Saved data entries:
= Beginning of Section =
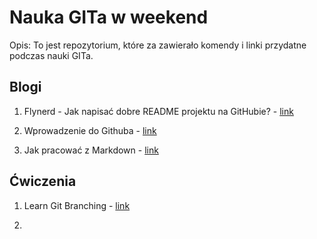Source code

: # Nauka GITa w weekend

Opis: To jest repozytorium, które za zawierało komendy i linki przydatne podczas nauki GITa.

## Blogi

1. Flynerd - Jak napisać dobre README projektu na GitHubie? - [link](https://www.flynerd.pl/2018/06/jak-napisac-dobre-readme-projektu-na-githubie.html)

2. Wprowadzenie do Githuba - [link](https://github.com/skills/introduction-to-github)

3. Jak pracować z Markdown - [link](https://github.com/skills/communicate-using-markdown)

## Ćwiczenia

1. Learn Git Branching - [link](https://learngitbranching.js.org/?locale=en_US )

2.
= End of Section =
Exercise aim: Transcribe these lines exactly, omitting the pictures from your answer.

Your response:
Source code

: # Nauka GITa w weekend

Opis: To jest repozytorium, które za zawierało komendy i linki przydatne podczas nauki GITa.

## Blogi

1. Flynerd - Jak napisać dobre README projektu na GitHubie? - [link](https://www.flynerd.pl/2018/06/jak-napisac-dobre-readme-projektu-na-githubie.html)

2. Wprowadzenie do Githuba - [link](https://github.com/skills/introduction-to-github)

3. Jak pracować z Markdown - [link](https://github.com/skills/communicate-using-markdown)

## Ćwiczenia

1. Learn Git Branching - [link](https://learngitbranching.js.org/?locale=en_US )

2.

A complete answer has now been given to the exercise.